What are the risk factors for umbilical hernias?

A
  1. Females
  2. Pregnancy
  3. Downs syndrome
  4. Beckwith-Wiedermann syndrome
  5. Obesity
  6. Acites
  7. Cirrhosis
62
Q

What are the symptoms of umbilical hernias?

A

Umbilical hernias are usually asymptomatic. Symptomatic patients usually report a longstanding lump in their belly button which may be causing them varying amounts of bother. Due to their central position in the abdomen, symptomatic umbilical hernias may contain extraperitoneal fat, omentum, small bowel or transverse colon. Hernias containing bowel are at risk of obstruction or strangulation as most have fairly small fascial defects, and the umbilical ring is made from thick fibrous tissue.
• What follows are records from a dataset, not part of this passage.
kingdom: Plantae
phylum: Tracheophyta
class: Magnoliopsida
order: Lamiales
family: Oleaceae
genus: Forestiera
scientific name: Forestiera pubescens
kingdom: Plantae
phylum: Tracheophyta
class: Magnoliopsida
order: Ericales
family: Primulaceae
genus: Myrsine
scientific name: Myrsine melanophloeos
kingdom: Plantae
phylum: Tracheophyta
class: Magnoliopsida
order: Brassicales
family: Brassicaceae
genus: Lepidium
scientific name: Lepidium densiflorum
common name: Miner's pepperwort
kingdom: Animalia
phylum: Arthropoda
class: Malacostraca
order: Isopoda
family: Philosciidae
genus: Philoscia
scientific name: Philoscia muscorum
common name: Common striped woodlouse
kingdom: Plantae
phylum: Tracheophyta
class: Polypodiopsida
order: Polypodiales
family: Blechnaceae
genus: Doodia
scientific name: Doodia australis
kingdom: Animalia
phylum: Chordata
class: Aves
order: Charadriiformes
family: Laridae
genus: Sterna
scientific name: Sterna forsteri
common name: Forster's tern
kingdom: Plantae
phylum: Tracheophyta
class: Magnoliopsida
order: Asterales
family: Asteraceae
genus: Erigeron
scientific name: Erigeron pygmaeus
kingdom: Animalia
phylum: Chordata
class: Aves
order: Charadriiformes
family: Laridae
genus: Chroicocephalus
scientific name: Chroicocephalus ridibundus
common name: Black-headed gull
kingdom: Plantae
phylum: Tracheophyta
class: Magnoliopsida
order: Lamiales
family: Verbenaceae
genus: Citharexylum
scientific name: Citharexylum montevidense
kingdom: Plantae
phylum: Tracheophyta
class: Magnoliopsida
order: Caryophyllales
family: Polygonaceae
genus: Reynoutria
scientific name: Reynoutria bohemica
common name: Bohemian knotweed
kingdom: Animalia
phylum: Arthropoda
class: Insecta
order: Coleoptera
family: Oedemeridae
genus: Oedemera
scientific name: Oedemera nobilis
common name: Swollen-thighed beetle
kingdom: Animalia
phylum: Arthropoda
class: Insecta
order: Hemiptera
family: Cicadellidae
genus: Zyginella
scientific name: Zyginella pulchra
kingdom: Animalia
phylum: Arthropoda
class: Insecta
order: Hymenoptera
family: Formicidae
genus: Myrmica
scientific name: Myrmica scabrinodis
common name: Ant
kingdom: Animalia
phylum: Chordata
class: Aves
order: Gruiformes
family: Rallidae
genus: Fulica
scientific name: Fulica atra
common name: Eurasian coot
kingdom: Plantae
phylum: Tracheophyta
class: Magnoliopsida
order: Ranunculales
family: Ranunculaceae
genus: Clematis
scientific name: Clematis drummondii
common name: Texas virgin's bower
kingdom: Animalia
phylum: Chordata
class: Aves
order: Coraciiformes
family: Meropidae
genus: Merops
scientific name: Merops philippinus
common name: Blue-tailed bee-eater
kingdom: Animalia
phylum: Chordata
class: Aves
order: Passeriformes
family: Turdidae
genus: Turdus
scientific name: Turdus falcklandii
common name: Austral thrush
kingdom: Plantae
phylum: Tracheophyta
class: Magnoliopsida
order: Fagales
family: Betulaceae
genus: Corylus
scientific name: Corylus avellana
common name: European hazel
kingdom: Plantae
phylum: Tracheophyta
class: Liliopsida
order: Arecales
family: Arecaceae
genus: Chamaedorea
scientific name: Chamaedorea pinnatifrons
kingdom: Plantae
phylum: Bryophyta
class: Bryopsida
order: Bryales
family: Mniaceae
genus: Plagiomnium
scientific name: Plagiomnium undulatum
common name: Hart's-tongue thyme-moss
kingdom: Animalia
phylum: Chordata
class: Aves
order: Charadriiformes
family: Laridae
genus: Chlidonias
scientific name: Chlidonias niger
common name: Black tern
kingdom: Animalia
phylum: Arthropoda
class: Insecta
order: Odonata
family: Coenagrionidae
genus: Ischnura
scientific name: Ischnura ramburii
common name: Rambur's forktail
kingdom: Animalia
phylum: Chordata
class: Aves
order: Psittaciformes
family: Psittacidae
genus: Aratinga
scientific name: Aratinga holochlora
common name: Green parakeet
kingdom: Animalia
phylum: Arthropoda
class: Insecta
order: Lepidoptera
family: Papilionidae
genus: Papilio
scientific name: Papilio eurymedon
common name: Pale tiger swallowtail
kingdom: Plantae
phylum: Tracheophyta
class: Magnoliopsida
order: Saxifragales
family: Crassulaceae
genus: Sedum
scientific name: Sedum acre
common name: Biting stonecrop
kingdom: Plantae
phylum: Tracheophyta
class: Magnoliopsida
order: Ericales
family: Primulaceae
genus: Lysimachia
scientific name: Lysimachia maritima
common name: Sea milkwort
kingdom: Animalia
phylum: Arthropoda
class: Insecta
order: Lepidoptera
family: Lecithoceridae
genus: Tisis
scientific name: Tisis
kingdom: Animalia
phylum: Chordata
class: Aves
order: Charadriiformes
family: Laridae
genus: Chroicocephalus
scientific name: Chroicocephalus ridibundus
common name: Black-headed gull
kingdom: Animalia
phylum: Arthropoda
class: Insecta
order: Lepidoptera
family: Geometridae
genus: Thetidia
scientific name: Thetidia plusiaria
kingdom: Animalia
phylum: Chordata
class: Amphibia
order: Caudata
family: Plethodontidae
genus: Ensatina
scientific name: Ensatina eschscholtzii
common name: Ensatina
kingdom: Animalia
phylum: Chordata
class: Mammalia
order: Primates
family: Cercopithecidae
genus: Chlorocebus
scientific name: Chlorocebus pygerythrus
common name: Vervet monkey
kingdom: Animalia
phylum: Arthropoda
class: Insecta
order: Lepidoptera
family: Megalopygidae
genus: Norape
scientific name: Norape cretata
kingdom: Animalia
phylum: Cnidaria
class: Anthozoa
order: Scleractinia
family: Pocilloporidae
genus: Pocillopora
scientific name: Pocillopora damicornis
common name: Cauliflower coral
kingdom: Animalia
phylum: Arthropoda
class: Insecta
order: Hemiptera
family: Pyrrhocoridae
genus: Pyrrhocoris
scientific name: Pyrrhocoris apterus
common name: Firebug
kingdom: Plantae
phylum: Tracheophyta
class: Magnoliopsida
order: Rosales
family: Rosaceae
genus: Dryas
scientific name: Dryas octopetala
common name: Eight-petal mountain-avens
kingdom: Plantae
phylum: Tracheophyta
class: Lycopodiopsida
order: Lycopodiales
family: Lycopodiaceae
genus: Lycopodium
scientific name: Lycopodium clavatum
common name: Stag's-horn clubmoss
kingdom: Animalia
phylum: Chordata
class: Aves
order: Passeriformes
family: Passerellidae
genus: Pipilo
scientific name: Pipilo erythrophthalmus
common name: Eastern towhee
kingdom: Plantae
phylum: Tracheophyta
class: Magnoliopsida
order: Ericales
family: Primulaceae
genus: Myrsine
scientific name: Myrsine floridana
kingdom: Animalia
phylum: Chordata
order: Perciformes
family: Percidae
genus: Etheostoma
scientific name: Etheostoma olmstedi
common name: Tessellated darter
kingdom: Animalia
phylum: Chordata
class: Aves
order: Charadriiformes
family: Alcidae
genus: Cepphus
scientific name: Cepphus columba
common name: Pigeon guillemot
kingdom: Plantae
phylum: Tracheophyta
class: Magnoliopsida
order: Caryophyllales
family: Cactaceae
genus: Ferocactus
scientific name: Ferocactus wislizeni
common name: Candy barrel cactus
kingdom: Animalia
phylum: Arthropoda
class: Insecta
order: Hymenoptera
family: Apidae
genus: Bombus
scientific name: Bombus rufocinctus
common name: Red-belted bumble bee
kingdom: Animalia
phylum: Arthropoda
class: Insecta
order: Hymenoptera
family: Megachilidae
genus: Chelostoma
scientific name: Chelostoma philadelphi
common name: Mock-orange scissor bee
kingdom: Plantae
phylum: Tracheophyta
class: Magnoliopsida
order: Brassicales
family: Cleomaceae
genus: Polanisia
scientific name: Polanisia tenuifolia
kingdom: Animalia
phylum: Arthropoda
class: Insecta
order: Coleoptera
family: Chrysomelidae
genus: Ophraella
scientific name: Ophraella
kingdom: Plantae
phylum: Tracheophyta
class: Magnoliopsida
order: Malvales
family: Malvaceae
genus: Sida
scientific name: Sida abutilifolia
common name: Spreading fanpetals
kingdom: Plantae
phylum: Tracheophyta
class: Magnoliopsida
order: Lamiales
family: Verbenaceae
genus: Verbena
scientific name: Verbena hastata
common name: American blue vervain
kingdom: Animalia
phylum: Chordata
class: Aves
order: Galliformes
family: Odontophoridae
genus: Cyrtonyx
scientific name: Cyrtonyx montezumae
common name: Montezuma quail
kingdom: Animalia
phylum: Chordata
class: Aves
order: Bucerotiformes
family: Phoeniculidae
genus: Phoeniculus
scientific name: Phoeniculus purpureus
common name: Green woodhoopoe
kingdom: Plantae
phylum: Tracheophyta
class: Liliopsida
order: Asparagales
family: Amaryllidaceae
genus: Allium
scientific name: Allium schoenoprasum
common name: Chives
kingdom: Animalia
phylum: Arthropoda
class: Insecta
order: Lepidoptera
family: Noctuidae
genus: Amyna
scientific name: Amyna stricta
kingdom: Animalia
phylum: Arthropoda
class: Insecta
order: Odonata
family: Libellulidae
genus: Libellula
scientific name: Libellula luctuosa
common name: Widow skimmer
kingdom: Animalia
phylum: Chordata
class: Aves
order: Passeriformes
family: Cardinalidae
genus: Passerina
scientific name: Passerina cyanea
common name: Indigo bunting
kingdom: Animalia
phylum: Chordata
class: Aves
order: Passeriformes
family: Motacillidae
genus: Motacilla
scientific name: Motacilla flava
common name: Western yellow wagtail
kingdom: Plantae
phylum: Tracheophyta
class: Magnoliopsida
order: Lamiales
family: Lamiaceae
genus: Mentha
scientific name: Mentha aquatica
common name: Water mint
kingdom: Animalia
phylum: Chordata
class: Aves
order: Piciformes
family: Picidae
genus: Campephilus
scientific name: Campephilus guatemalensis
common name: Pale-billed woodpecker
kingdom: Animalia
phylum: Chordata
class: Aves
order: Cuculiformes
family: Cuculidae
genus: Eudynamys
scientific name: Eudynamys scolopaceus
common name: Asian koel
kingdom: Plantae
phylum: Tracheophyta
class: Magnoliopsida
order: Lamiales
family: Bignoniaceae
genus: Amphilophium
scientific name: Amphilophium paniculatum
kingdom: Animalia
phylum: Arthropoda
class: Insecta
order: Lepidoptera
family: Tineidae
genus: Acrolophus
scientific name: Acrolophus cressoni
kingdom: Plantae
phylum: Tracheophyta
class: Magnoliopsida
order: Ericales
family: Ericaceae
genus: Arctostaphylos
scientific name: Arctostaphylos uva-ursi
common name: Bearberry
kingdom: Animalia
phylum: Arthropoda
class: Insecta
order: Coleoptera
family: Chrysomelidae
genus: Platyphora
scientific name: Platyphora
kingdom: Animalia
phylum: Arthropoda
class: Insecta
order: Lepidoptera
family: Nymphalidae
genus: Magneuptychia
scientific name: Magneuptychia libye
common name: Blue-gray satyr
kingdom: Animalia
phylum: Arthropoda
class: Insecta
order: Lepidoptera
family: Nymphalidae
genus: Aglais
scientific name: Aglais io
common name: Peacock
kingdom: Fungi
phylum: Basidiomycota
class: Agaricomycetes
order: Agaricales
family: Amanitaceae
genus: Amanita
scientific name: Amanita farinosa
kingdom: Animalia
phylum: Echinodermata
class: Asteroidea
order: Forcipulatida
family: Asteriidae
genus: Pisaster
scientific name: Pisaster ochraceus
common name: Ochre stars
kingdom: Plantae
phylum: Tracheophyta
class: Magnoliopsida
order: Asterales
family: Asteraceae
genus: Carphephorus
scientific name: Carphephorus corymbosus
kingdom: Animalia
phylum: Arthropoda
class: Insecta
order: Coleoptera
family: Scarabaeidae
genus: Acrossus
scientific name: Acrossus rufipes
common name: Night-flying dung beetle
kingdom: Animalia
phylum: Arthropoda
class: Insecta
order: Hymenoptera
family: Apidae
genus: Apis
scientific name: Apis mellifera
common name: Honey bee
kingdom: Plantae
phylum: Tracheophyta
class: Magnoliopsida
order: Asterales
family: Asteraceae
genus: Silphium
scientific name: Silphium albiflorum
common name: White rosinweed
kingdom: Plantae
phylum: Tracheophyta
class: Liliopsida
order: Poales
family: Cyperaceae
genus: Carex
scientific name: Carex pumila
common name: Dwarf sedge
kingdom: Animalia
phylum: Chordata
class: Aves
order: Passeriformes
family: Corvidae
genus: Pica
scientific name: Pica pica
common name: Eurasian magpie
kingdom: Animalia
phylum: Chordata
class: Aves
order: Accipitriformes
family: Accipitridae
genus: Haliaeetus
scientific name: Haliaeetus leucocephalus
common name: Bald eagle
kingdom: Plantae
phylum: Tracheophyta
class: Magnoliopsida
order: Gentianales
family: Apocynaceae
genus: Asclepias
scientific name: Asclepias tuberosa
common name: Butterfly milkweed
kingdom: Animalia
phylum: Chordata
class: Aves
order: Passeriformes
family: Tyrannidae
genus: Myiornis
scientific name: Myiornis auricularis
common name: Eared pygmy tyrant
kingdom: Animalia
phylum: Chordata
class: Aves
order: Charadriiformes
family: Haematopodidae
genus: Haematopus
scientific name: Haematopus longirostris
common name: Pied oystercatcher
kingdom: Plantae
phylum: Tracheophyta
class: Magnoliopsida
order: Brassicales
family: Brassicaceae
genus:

As many as 20% of umbilical hernias will present with acute complications.

63
Q

What is found upon examination of an umbilical hernia?

A
  1. Palpable swelling in or around umbilicus
  2. Umbilicus may be everted or distorted
  3. Overlying skin can become stretched and thin (risk of infection)
    - Ultrasound or CT scan in diagnostic uncertainty
64
Q

How are asymptomatic umbilical hernias managed?

A

Asymptomatic umbilical hernias have a low risk of complications and can safely be managed conservatively. These patients should be safety-netted about worrying symptoms to look out for and when to seek further medical advice.

65
Q

How are symptomatic umbilical hernias managed?

A

undergo open repair with a mesh to reduce the risk of recurrence.

66
Q

How does the size depend on which surgery is performed in umbilical hernias?

A

Very small hernias less than 1cm in size or women who plan to become pregnant in the future can be treated with simple suture repair instead. Large umbilical hernias more than 4cm in size or patients at high risk of wound infection are better managed with a laparoscopic approach.